Artificial Intelligence

Is AI Robbing Physicians of Their Skill? 

AI Brain Drain

A study in The Lancet threw some refreshingly cold water on the AI hype train after finding that healthcare’s shiny new models might be de-skilling physicians.

Here’s the setup. Researchers tracked four Polish health centers that gave their gastroenterologists AI to help spot polyps during colonoscopies before yanking it away after three months.

  • Long story short, the doctors’ ability to detect polyps plummeted 6% below baseline following the AI rugpull.
  • Unassisted polyp detection rates fell from 28.4% before the AI teaser to 22.4% after, raising concerns that relying on AI might rob physicians of hard-won skills. 

Sounds familiar. The findings echo a recent MIT preprint that showed that people who used AI to write essays used less of their brains and had worse recall of their writing than those who mustered up the words on their own.

  • That’s probably not a shocker to anyone that’s used ChatGPT for more than five minutes, but it’s easy to see that it might spell trouble when applied to medicine.
  • If gastroenterologists start leaning on AI to detect polyps, what happens if they lose their ability to detect them without it?

Right idea, wrong question.
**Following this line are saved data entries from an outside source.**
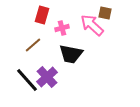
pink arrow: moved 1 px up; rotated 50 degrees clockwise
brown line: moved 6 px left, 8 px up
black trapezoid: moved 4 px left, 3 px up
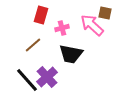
red rectangle: moved 1 px left
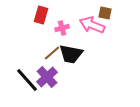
pink arrow: rotated 20 degrees counterclockwise
brown line: moved 19 px right, 8 px down
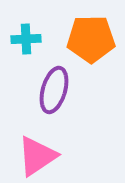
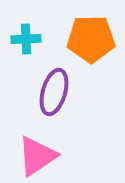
purple ellipse: moved 2 px down
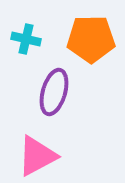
cyan cross: rotated 16 degrees clockwise
pink triangle: rotated 6 degrees clockwise
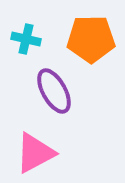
purple ellipse: moved 1 px up; rotated 45 degrees counterclockwise
pink triangle: moved 2 px left, 3 px up
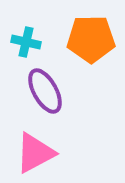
cyan cross: moved 3 px down
purple ellipse: moved 9 px left
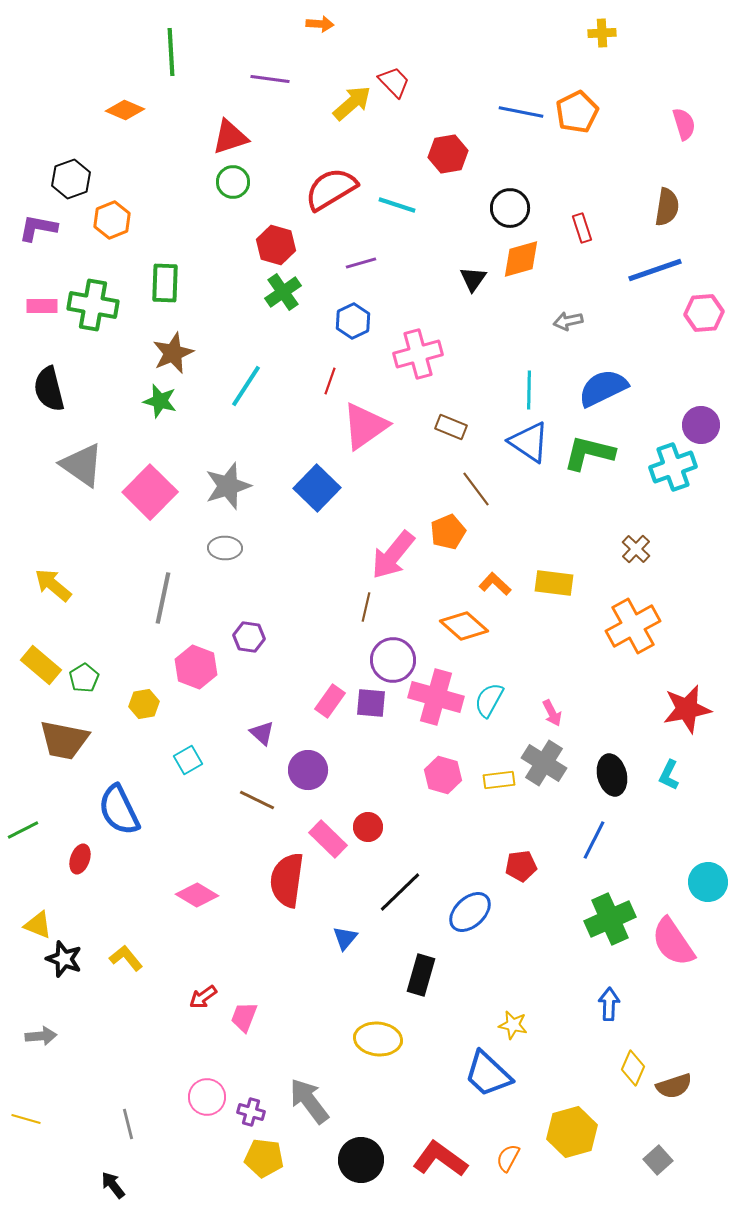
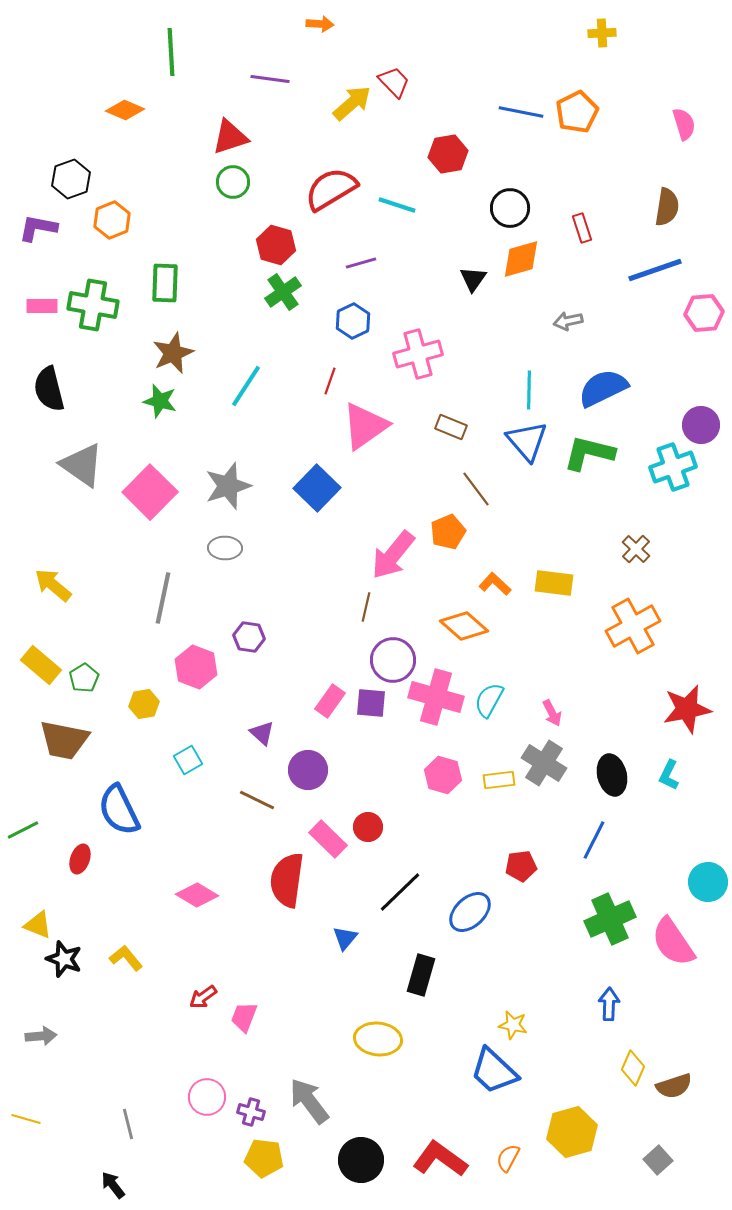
blue triangle at (529, 442): moved 2 px left, 1 px up; rotated 15 degrees clockwise
blue trapezoid at (488, 1074): moved 6 px right, 3 px up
People were better at mental math before they had calculators, but that doesn’t mean society would be better off without them. The question we have to ask ourselves is, which skills are we willing to lose?
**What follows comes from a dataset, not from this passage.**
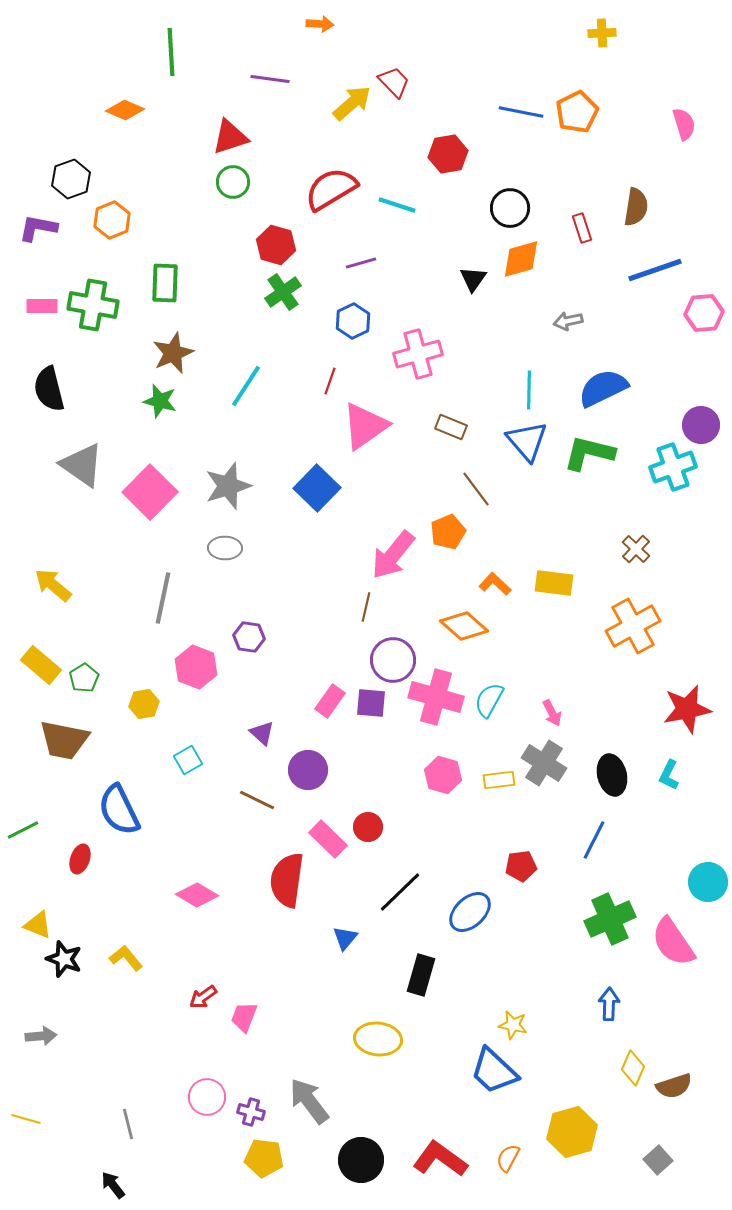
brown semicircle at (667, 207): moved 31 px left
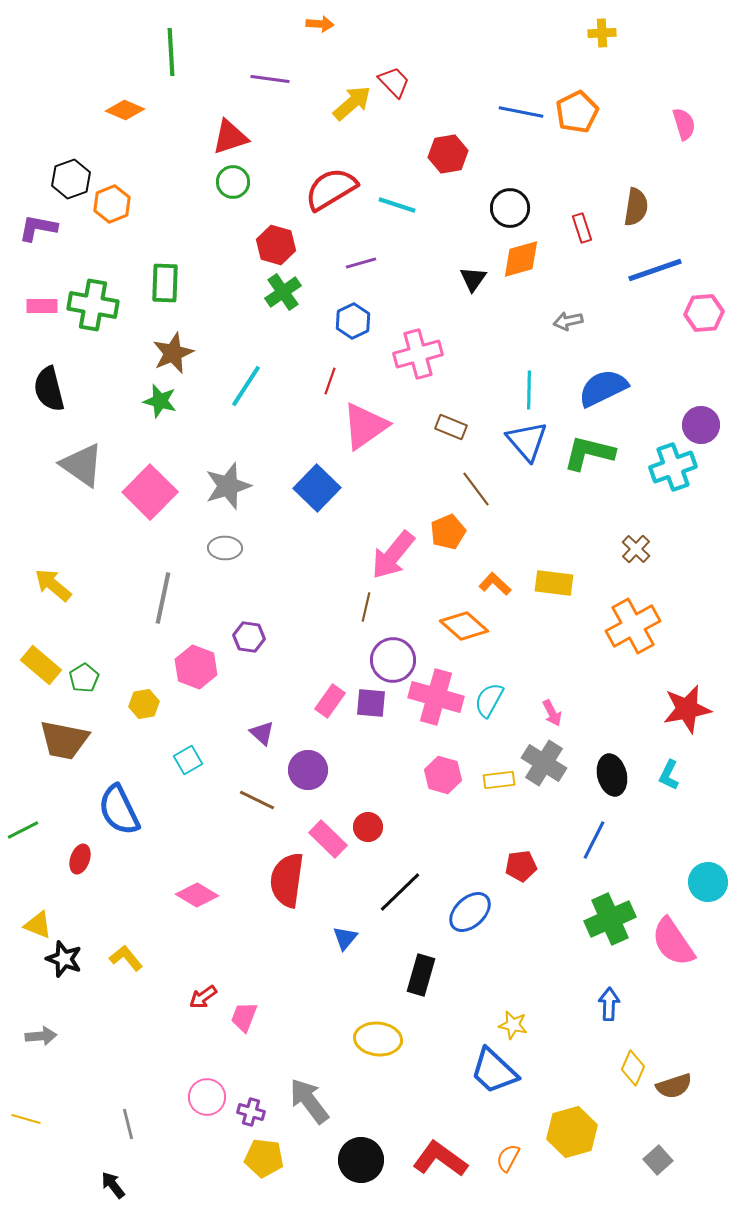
orange hexagon at (112, 220): moved 16 px up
  • Gastroenterologist Dr. Spencer Dorn nails it: AI doesn’t just risk de-skilling doctors in polyp detection, it risks diminishing their overall critical thinking skills.
  • “My real concern is not the technical skills we can afford to lose, but the foundational ones we can’t: critical thinking, sound judgment, and compassionate care. These aren’t just important to preserve – they’re irreplaceable.”

The Takeaway

If doctors keep outsourcing their thinking to AI, it could be a one-way ticket to a world where Dr. GPT is the only one patients can turn to. Seems dystopian, but is it really that bad if it also means better outcomes for those patients?